As so often with government documents, some of the real meat is near the end.
The bad news:
The key bad news is that the much heralded 65% rate of benefit withdrawal is only benefit withdrawal. It does not included the impact of tax or national insurance. So people can still face a combined rate of benefit withdrawal with tax and national insurance of well over 65%.
Page 55. For low-earners but who nonetheless earn enough to pay tax, the incentive to increase their pay has been improved but still not to a really attractive level. Yes, there are 0.1million who will cease to face a tax/national-insurance/benefit-withdrawal rate (known as the Marginal Deduction Rate) on increased earnings of over 90%. Thank goodness for that. There will also be 0.4million people who won’t face a rate of 80-90% which is also good. But the numbers facing a rate of 70-80% will increase from 1.7million to 2.0million. I think that rate is still much too high.
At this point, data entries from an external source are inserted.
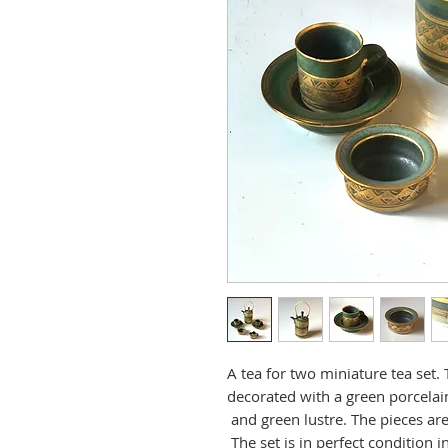
A tea for two miniature tea set.
decorated with a green porcelain
and green lustre. The pieces ar
The set is in perfect condition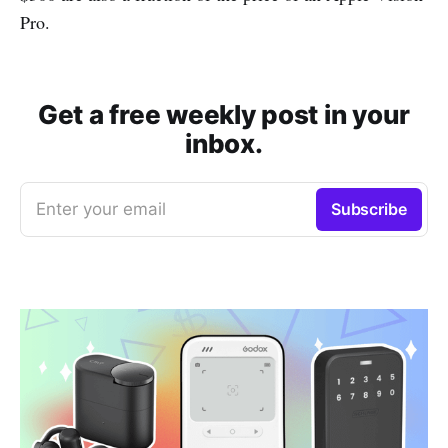
Pro.
Get a free weekly post in your
inbox.
Enter your email
Subscribe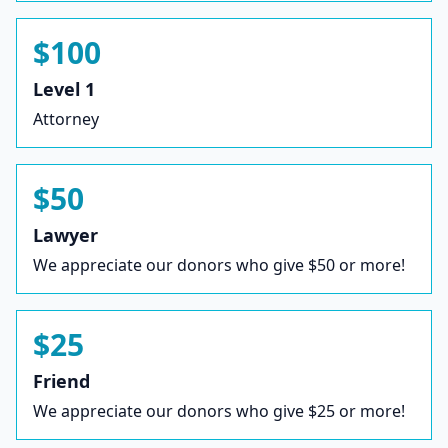
$100
Level 1
Attorney
$50
Lawyer
We appreciate our donors who give $50 or more!
$25
Friend
We appreciate our donors who give $25 or more!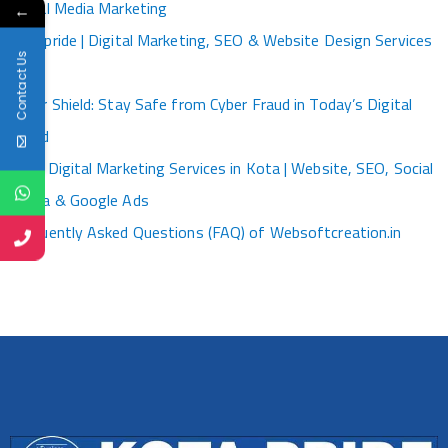
Social Media Marketing
←
Kotapride | Digital Marketing, SEO & Website Design Services
Contact Us
Kota
Cyber Shield: Stay Safe from Cyber Fraud in Today’s Digital
World
Best Digital Marketing Services in Kota | Website, SEO, Social
Media & Google Ads
Frequently Asked Questions (FAQ) of Websoftcreation.in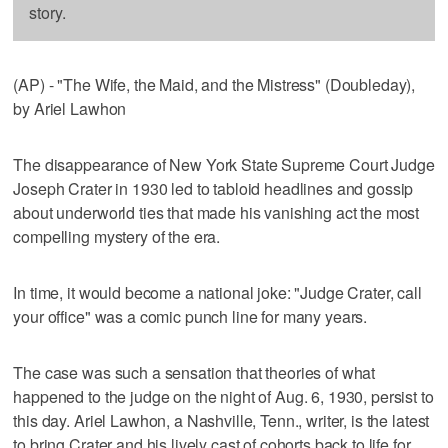
story.
(AP) - "The Wife, the Maid, and the Mistress" (Doubleday),
by Ariel Lawhon
The disappearance of New York State Supreme Court Judge
Joseph Crater in 1930 led to tabloid headlines and gossip
about underworld ties that made his vanishing act the most
compelling mystery of the era.
In time, it would become a national joke: "Judge Crater, call
your office" was a comic punch line for many years.
The case was such a sensation that theories of what
happened to the judge on the night of Aug. 6, 1930, persist to
this day. Ariel Lawhon, a Nashville, Tenn., writer, is the latest
to bring Crater and his lively cast of cohorts back to life for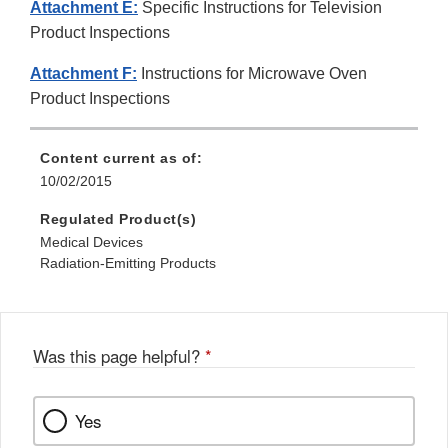
Attachment E:
Specific Instructions for Television
Product Inspections
Attachment F:
Instructions for Microwave Oven
Product Inspections
Content current as of:
10/02/2015
Regulated Product(s)
Medical Devices
Radiation-Emitting Products
Was this page helpful?
*
Yes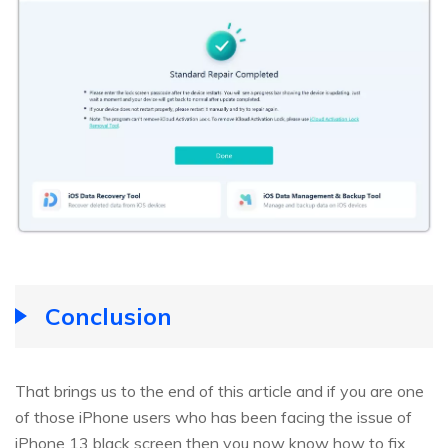
Conclusion
That brings us to the end of this article and if you are one
of those iPhone users who has been facing the issue of
iPhone 13 black screen then you now know how to fix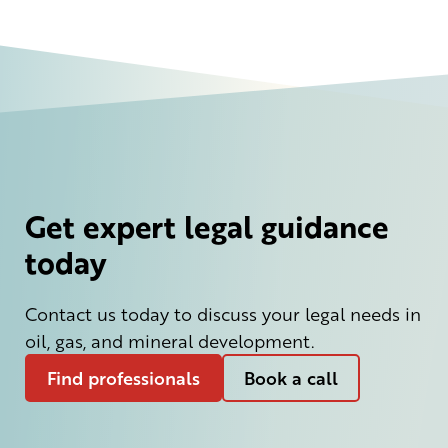
Get expert legal guidance
today
Contact us today to discuss your legal needs in
oil, gas, and mineral development.
Find professionals
Book a call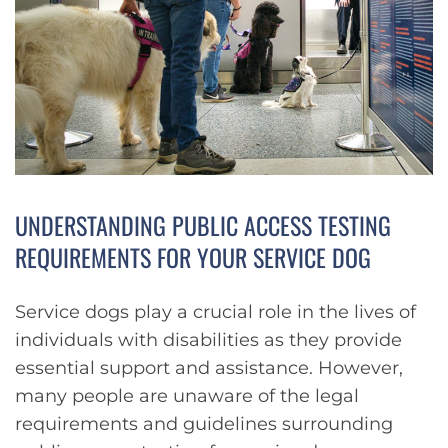
UNDERSTANDING PUBLIC ACCESS TESTING
REQUIREMENTS FOR YOUR SERVICE DOG
Service dogs play a crucial role in the lives of
individuals with disabilities as they provide
essential support and assistance. However,
many people are unaware of the legal
requirements and guidelines surrounding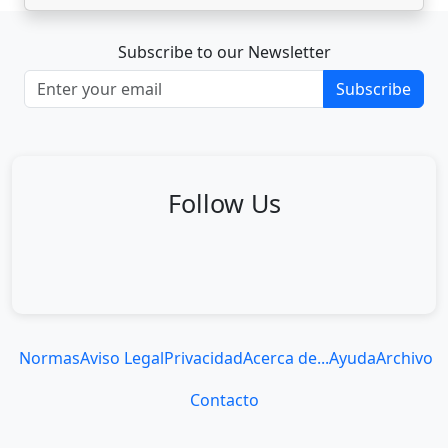
Subscribe to our Newsletter
Subscribe
Follow Us
Normas
Aviso Legal
Privacidad
Acerca de...
Ayuda
Archivo
Contacto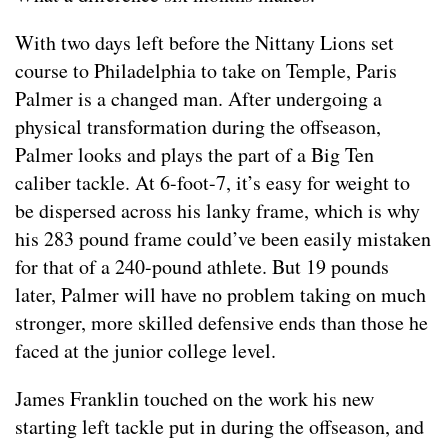
With two days left before the Nittany Lions set
course to Philadelphia to take on Temple, Paris
Palmer is a changed man. After undergoing a
physical transformation during the offseason,
Palmer looks and plays the part of a Big Ten
caliber tackle. At 6-foot-7, it’s easy for weight to
be dispersed across his lanky frame, which is why
his 283 pound frame could’ve been easily mistaken
for that of a 240-pound athlete. But 19 pounds
later, Palmer will have no problem taking on much
stronger, more skilled defensive ends than those he
faced at the junior college level.
James Franklin touched on the work his new
starting left tackle put in during the offseason, and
I wonder if a big increase in personal allowance – with adjustment to the tax bands and perhaps a higher standard rate – would go some way towards fixing the problem?
The good news:
p54 For really low earners – those whose income is not taxable at all – the tax/national-insurance/benefit-withdrawal rate on increased earnings for 0.1million people has been over 90% and another 0.1million have been facing 80-90%. Now no one will face a rate above 60-70%. Excellent.
p56 Those who are currently unemployed will not longer anything like such penal rates of tax/national-insurance/benefit withdrawal rates (know as the Participation Tax Rate) on taking work for 10 hours a week. At present 0.6million are facing a rate of over 90%. That is a scandal – an appalling failure of past governments. Another 0.6 million face 80-90% which is also far too high. Under the new system, a modest 0.2million will face a rate of 70-80%. Some 1million will have a rate of less than 60-70% and an even bigger number, 3.0 million will face less than 60%. A big improvement.
p57 It will very clearly be worthwhile for a lone parent to work under the new system, partly because of the universal credit and partly because of a ‘more generous earnings disregard’.
Measuring incentives to work is a complex business. On some measures things look as though they will improve a lot. On others, less so. In every case, though, I expect the attraction of working would be a lot greater if the government could put the money into improving the benefits withdrawal rate to 55%.